In common with virtually all other piers in the south and east of the country, it was sectioned by an army demolition team in the spring of 1940 as a precaution against German invasion during the Second World War. The pier was repaired and re-opened in August 1946. Refurbishment of the pier head was carried out in 1950, and ten years' later a rebuild of the substructure was completed in concrete to take the weight of a new pier theatre. A structural survey of 1976 found major areas of corrosion, and in 1979 a £1.7m restoration program was initiated. Having demolished the old shoreward end buildings, replacing them with a new two storey octagonal leisure complex, and reconstructed the pier neck in concrete giving it the ‘bridge’ like appearance that it retains today, the work was completed in two years.

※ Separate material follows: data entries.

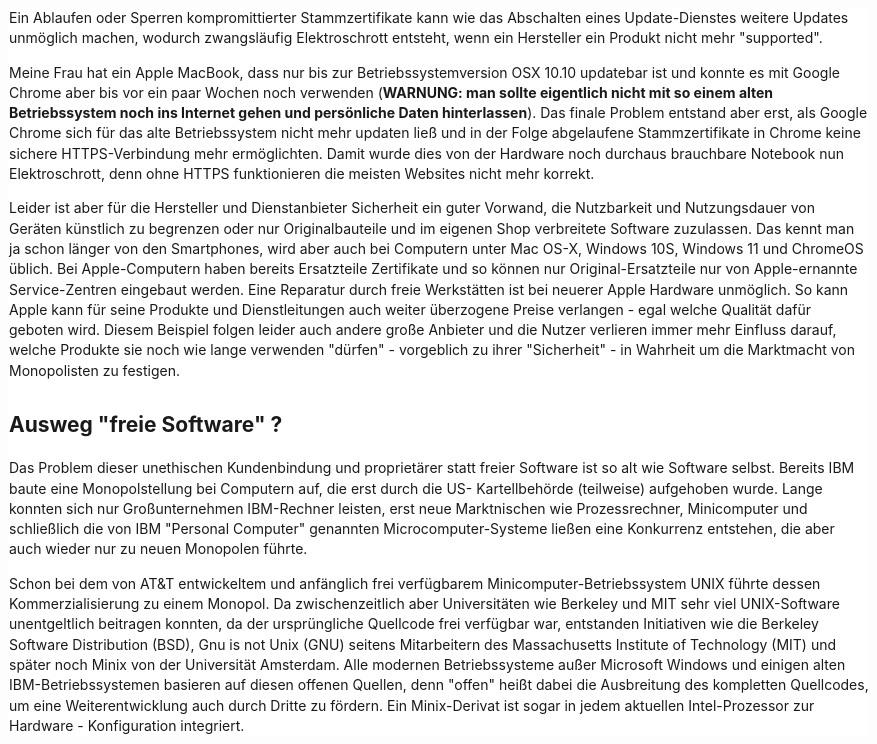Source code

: Ein Ablaufen oder Sperren kompromittierter Stammzertifikate kann wie das
Abschalten eines Update-Dienstes weitere Updates unmöglich machen,
wodurch zwangsläufig Elektroschrott entsteht, wenn ein Hersteller ein
Produkt nicht mehr "supported".

Meine Frau hat ein Apple MacBook, dass nur bis zur Betriebssystemversion
OSX 10.10 updatebar ist und konnte es mit Google Chrome aber bis vor ein
paar Wochen noch verwenden (**WARNUNG: man sollte eigentlich nicht mit
so einem alten Betriebssystem noch ins Internet gehen und persönliche
Daten hinterlassen**). Das finale Problem entstand aber erst, als Google
Chrome sich für das alte Betriebssystem nicht mehr updaten ließ und in
der Folge abgelaufene Stammzertifikate in Chrome keine sichere
HTTPS-Verbindung mehr ermöglichten. Damit wurde dies von der Hardware
noch durchaus brauchbare Notebook nun Elektroschrott, denn ohne HTTPS
funktionieren die meisten Websites nicht mehr korrekt.

Leider ist aber für die Hersteller und Dienstanbieter Sicherheit ein
guter Vorwand, die Nutzbarkeit und Nutzungsdauer von Geräten künstlich
zu begrenzen oder nur Originalbauteile und im eigenen Shop verbreitete
Software zuzulassen. Das kennt man ja schon länger von den Smartphones,
wird aber auch bei Computern unter Mac OS-X, Windows 10S, Windows 11 und
ChromeOS üblich. Bei Apple-Computern haben bereits Ersatzteile
Zertifikate und so können nur Original-Ersatzteile nur von
Apple-ernannte Service-Zentren eingebaut werden. Eine Reparatur durch
freie Werkstätten ist bei neuerer Apple Hardware unmöglich. So kann
Apple kann für seine Produkte und Dienstleitungen auch weiter überzogene
Preise verlangen - egal welche Qualität dafür geboten wird. Diesem
Beispiel folgen leider auch andere große Anbieter und die Nutzer
verlieren immer mehr Einfluss darauf, welche Produkte sie noch wie lange
verwenden "dürfen" - vorgeblich zu ihrer "Sicherheit" - in Wahrheit um
die Marktmacht von Monopolisten zu festigen.

## Ausweg "freie Software" ?

Das Problem dieser unethischen Kundenbindung und proprietärer statt
freier Software ist so alt wie Software selbst. Bereits IBM baute eine
Monopolstellung bei Computern auf, die erst durch die US- Kartellbehörde
(teilweise) aufgehoben wurde. Lange konnten sich nur Großunternehmen
IBM-Rechner leisten, erst neue Marktnischen wie Prozessrechner,
Minicomputer und schließlich die von IBM "Personal Computer" genannten
Microcomputer-Systeme ließen eine Konkurrenz entstehen, die aber auch
wieder nur zu neuen Monopolen führte.

Schon bei dem von AT&T entwickeltem und anfänglich frei verfügbarem
Minicomputer-Betriebssystem UNIX führte dessen Kommerzialisierung zu
einem Monopol. Da zwischenzeitlich aber Universitäten wie Berkeley und
MIT sehr viel UNIX-Software unentgeltlich beitragen konnten, da der
ursprüngliche Quellcode frei verfügbar war, entstanden Initiativen wie
die Berkeley Software Distribution (BSD), Gnu is not Unix (GNU) seitens
Mitarbeitern des Massachusetts Institute of Technology (MIT) und später
noch Minix von der Universität Amsterdam. Alle modernen Betriebssysteme
außer Microsoft Windows und einigen alten IBM-Betriebssystemen basieren
auf diesen offenen Quellen, denn "offen" heißt dabei die Ausbreitung des
kompletten Quellcodes, um eine Weiterentwicklung auch durch Dritte zu
fördern. Ein Minix-Derivat ist sogar in jedem aktuellen Intel-Prozessor
zur Hardware - Konfiguration integriert.
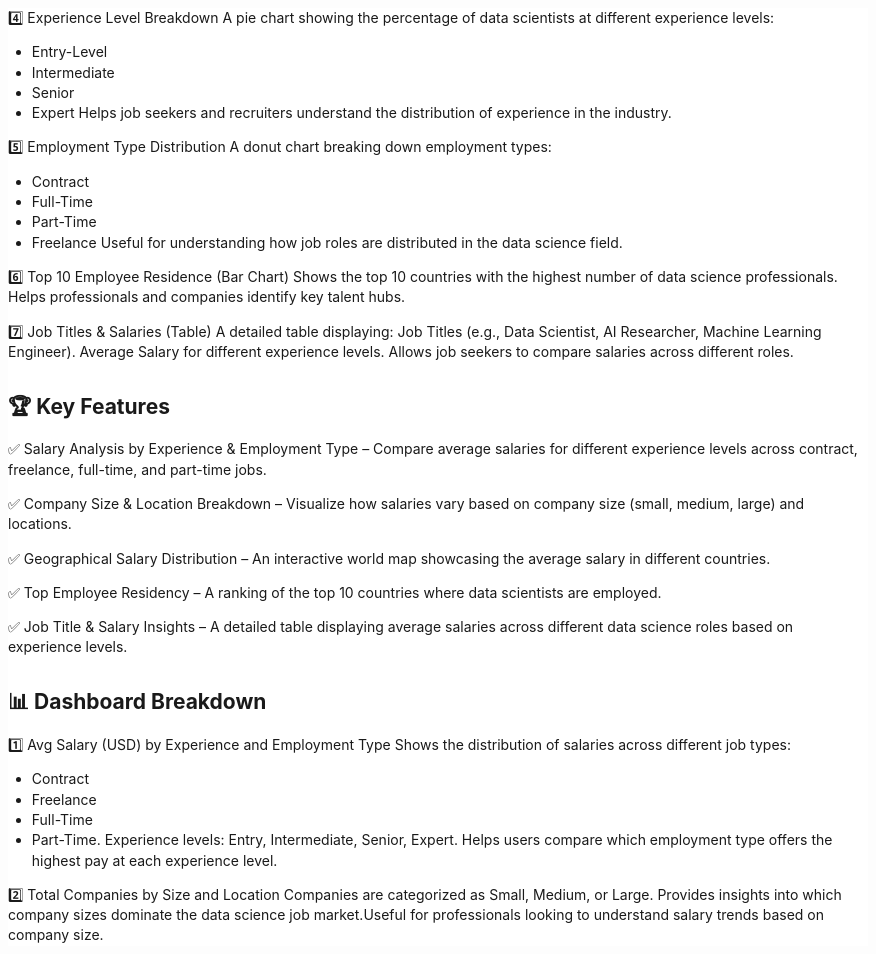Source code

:4️⃣ Experience Level Breakdown
A pie chart showing the percentage of data scientists at different experience levels:
- Entry-Level
- Intermediate
- Senior
- Expert
Helps job seekers and recruiters understand the distribution of experience in the industry.

5️⃣ Employment Type Distribution
A donut chart breaking down employment types:
- Contract
- Full-Time
- Part-Time
- Freelance
Useful for understanding how job roles are distributed in the data science field.

6️⃣ Top 10 Employee Residence (Bar Chart)
Shows the top 10 countries with the highest number of data science professionals.
Helps professionals and companies identify key talent hubs.

7️⃣ Job Titles & Salaries (Table)
A detailed table displaying:
Job Titles (e.g., Data Scientist, AI Researcher, Machine Learning Engineer).
Average Salary for different experience levels.
Allows job seekers to compare salaries across different roles.

## 🏆 Key Features
✅ Salary Analysis by Experience & Employment Type – Compare average salaries for different experience levels across contract, freelance, full-time, and part-time jobs.

✅ Company Size & Location Breakdown – Visualize how salaries vary based on company size (small, medium, large) and locations.

✅ Geographical Salary Distribution – An interactive world map showcasing the average salary in different countries.

✅ Top Employee Residency – A ranking of the top 10 countries where data scientists are employed.

✅ Job Title & Salary Insights – A detailed table displaying average salaries across different data science roles based on experience levels.

## 📊 Dashboard Breakdown
1️⃣ Avg Salary (USD) by Experience and Employment Type
Shows the distribution of salaries across different job types: 

 - Contract
 - Freelance 
 - Full-Time
 - Part-Time.
Experience levels: Entry, Intermediate, Senior, Expert.
Helps users compare which employment type offers the highest pay at each experience level.

2️⃣ Total Companies by Size and Location
Companies are categorized as Small, Medium, or Large.
Provides insights into which company sizes dominate the data science job market.Useful for professionals looking to understand salary trends based on company size.
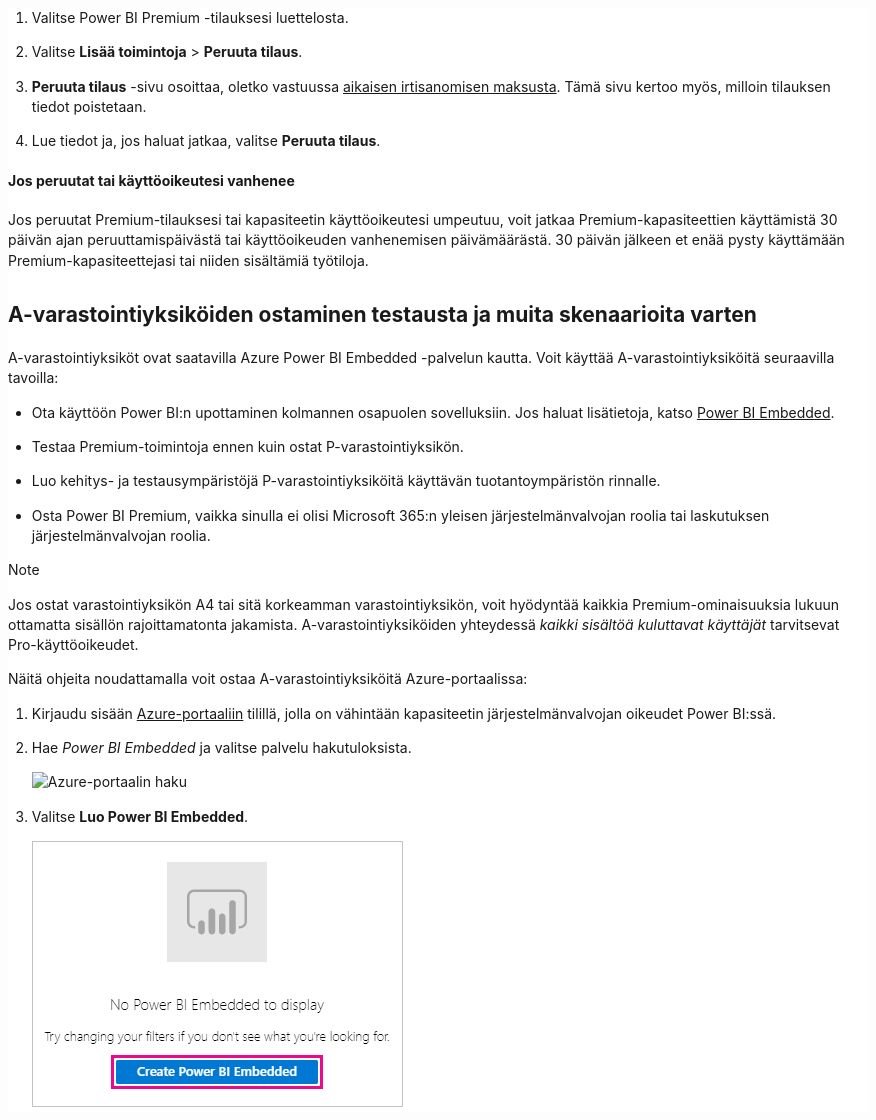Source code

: 1. Valitse Power BI Premium -tilauksesi luettelosta.

1. Valitse **Lisää toimintoja** > **Peruuta tilaus**.

1. **Peruuta tilaus** -sivu osoittaa, oletko vastuussa [aikaisen irtisanomisen maksusta](https://support.office.com/article/early-termination-fees-6487d4de-401a-466f-8bc3-c0beb5cc40d3). Tämä sivu kertoo myös, milloin tilauksen tiedot poistetaan.

1. Lue tiedot ja, jos haluat jatkaa, valitse **Peruuta tilaus**.

#### <a name="when-canceling-or-your-license-expires"></a>Jos peruutat tai käyttöoikeutesi vanhenee

Jos peruutat Premium-tilauksesi tai kapasiteetin käyttöoikeutesi umpeutuu, voit jatkaa Premium-kapasiteettien käyttämistä 30 päivän ajan peruuttamispäivästä tai käyttöoikeuden vanhenemisen päivämäärästä. 30 päivän jälkeen et enää pysty käyttämään Premium-kapasiteettejasi tai niiden sisältämiä työtiloja.

## <a name="purchase-a-skus-for-testing-and-other-scenarios"></a>A-varastointiyksiköiden ostaminen testausta ja muita skenaarioita varten

A-varastointiyksiköt ovat saatavilla Azure Power BI Embedded -palvelun kautta. Voit käyttää A-varastointiyksiköitä seuraavilla tavoilla:

- Ota käyttöön Power BI:n upottaminen kolmannen osapuolen sovelluksiin. Jos haluat lisätietoja, katso [Power BI Embedded](../developer/embedded/azure-pbie-what-is-power-bi-embedded.md).

- Testaa Premium-toimintoja ennen kuin ostat P-varastointiyksikön.

- Luo kehitys- ja testausympäristöjä P-varastointiyksiköitä käyttävän tuotantoympäristön rinnalle.

- Osta Power BI Premium, vaikka sinulla ei olisi Microsoft 365:n yleisen järjestelmänvalvojan roolia tai laskutuksen järjestelmänvalvojan roolia.

> [!NOTE]
> Jos ostat varastointiyksikön A4 tai sitä korkeamman varastointiyksikön, voit hyödyntää kaikkia Premium-ominaisuuksia lukuun ottamatta sisällön rajoittamatonta jakamista. A-varastointiyksiköiden yhteydessä _kaikki sisältöä kuluttavat käyttäjät_ tarvitsevat Pro-käyttöoikeudet.

Näitä ohjeita noudattamalla voit ostaa A-varastointiyksiköitä Azure-portaalissa:

1. Kirjaudu sisään [Azure-portaaliin](https://portal.azure.com) tilillä, jolla on vähintään kapasiteetin järjestelmänvalvojan oikeudet Power BI:ssä.

1. Hae _Power BI Embedded_ ja valitse palvelu hakutuloksista.

    ![Azure-portaalin haku](media/service-admin-premium-purchase/azure-portal-search.png)

1. Valitse **Luo Power BI Embedded**.

    ![Luo Power BI Embedded](media/service-admin-premium-purchase/create-power-bi-embedded.png)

In 1868 the first recorded pleasure excursion from the Pier was by the steamer ‘Fawn’. She was chartered for a trip to Spithead, where a review of the fleet was being held in honour of the Shah of Persia. Since 1871 there has been a long association between Bournemouth Pier and pleasure steamers. To this day the tradition continues with regular seasonal visits by the paddle steamer ‘Waverley’, and her motorised companion the ‘Balmoral’. Many other local boats offering day trips and excursions also operate along the lovely Dorset coast.

The town's first large entertainment venue was the original glass Winter Gardens, built in 1875 as the home of the town's municipal orchestra, (now the internationally renowned Bournemouth Symphony Orchestra). Elgar, Sibelius and Holst conducted there, but the acoustics were reputedly poor. In 1935, the original Winter Gardens was demolished. Its replacement, opened two years later, was intended as an indoor bowls centre, but by chance turned out to have superb acoustics, and after the Second World War it became the orchestra's new home. Before the opening of the BIC, the Winter Gardens welcomed just about every major entertainer of the day, including Maurice Chevalier, The Beatles, Pink Floyd and Morecambe and Wise. The building had been in decline since the late 1970s,and stood closed as the town council examined alternative uses. Then, despite a local vote and promises that it would be kept open, the hall was demolished in May 2006.